Module 1: The Strategic Foundation — Purpose, Preview, and Principles
Before you even read the first sentence, the game is already won or lost. Most of us dive into a text and hope for the best. This is like starting a road trip without a destination. The author argues that effective reading is 90% preparation and 10% execution.
The first step is to define a clear, specific purpose before you read. This is a sharp, measurable objective, not a vague goal like "learn about AI." For example: "In the next 20 minutes, I will find six practical ideas from this report to use in my client presentation." This SMART purpose—Specific, Measurable, Achievable, Real, and Timed—transforms you from a passive reader into an active search agent. You're hunting for specific intelligence.
Once your purpose is set, you move to the next phase. Preview the entire text in 2-5 minutes to create a mental map. Don't read it. Flick through the pages. Look at the cover, the table of contents, chapter titles, summaries, and the index. This is about priming your brain. You're building familiarity with the structure and key topics. Like looking at the picture on a jigsaw puzzle box, this preview gives you a framework. It helps your brain know where the important pieces will fit later.
This brings us to a few powerful mental models that govern this entire approach. The first is the 80/20 Rule, which means you get 80% of the value from 20% of the text. Most books and reports contain a huge amount of fluff, repetition, and supporting examples. Your job is to find that critical 20%. Where is it? It's usually in introductions, conclusions, summaries, and bolded text. By focusing your energy here, you gain most of the insight in a fraction of the time.
And here's the thing. This requires discipline, which is where another principle comes in. Parkinson's Law states that work expands to fill the time available. If you give yourself all afternoon to read a report, it will take all afternoon. But if you give yourself a focused 20-minute session, you create urgency. This forces you to be ruthless. You have to identify the most valuable sections and ignore the rest. Efficient reading is about the strategic allocation of your attention.
Module 2: The Mechanics of the Eye and Brain
Now let's get into the physical and cognitive mechanics of how we read. The author dismantles the idea that reading is a smooth, linear scan. Reading is a series of jumps and stops. Your eyes jump across a line in movements called saccades. They then pause for a fraction of a second in a fixation to absorb information. The secret to faster reading is making fewer stops.

DATA LINES
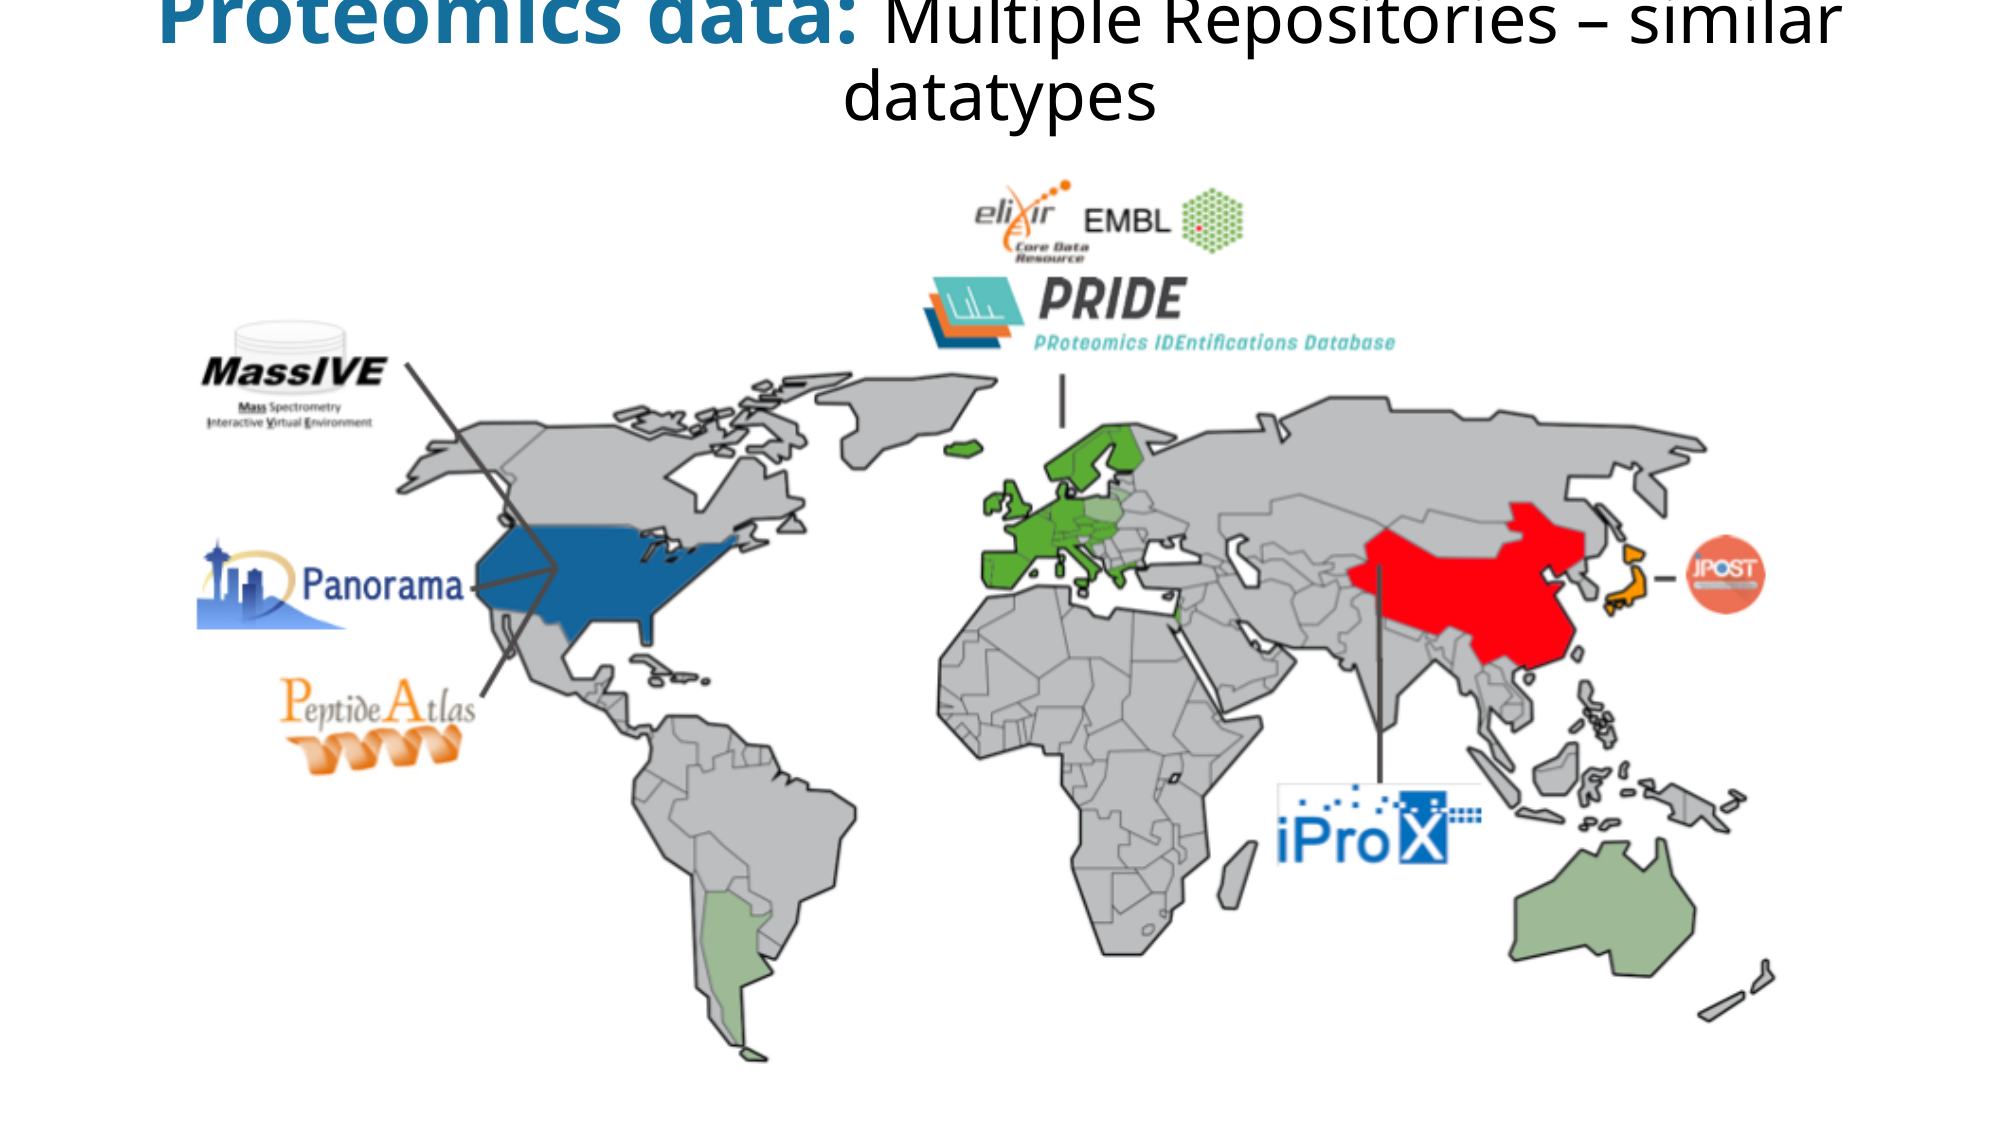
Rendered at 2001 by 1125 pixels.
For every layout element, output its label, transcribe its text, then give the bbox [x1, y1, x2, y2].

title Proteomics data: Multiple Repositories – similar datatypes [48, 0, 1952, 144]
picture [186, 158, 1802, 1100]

TASK LIST
A - In the text on strategic reading, how long should the preview of the entire text take?
B - Using the text on strategic reading, explain why a reader should give themselves a focused 20-minute session rather than a whole afternoon to read a report.
C - Continue the text on strategic reading from its last sentence.
The material has no connection to the text on strategic reading.

ANSWERS GIVEN
A - Two to five minutes.

B - Parkinson's Law holds that work expands to fill the time available, so a report given all afternoon will take all afternoon. A short, focused session creates urgency that forces the reader to be ruthless, picking out the most valuable sections and ignoring the rest.

C -
This leads to a core technique. Train your peripheral vision to read in meaningful chunks, not word by word. Most of us read by focusing on each individual word. This is incredibly inefficient. It's like trying to see a forest by examining one leaf at a time. Instead, you can train your eyes to fixate on a group of words and absorb the entire phrase as a single unit of meaning. For example, instead of reading "speed / reading / techniques," you see the whole chunk: "speed reading techniques." You can practice this by using a pointer, like your finger or a pen, to guide your eyes smoothly across the page. This encourages fewer fixations per line and breaks the habit of subvocalization, which is the act of saying words in your head.
But flip the coin. What your brain does with what you see is equally important. Your brain is a pattern-recognition machine that excels at filling in the gaps. You don't need to see every single letter of every word to understand a sentence. The book points to the famous Cambridge University example. You can read a sentence with jumbled internal letters as long as the first and last letters are correct. Your brain processes words as whole shapes and predicts meaning from context. This is why you can skim a page and still get the gist. You are sampling the text, and your brain is constructing the meaning.
This principle extends to identifying "hotspots." Efficient readers learn to identify hotspots of information and overlook the rest. Hotspots are the keywords, phrases, and sections that carry the core message. These are typically nouns, verbs, and signal phrases like "in conclusion" or "the main point is." Grammar words like "the," "a," and "is" can be largely ignored. Your goal is to train your brain to automatically filter for these high-value hotspots. You zoom in to read these parts carefully. Then you zoom back out to skim until you find the next one.
So here's what that means for you. You have to trust the process. You have to trust that your brain can and will fill in the gaps. Resisting the urge to go back and reread every word—a habit called regression—is one of the biggest hurdles. Using a pacer, like a blank card to cover the lines you've just read, can physically prevent you from regressing. It forces you to move forward and trust your brain to do its job.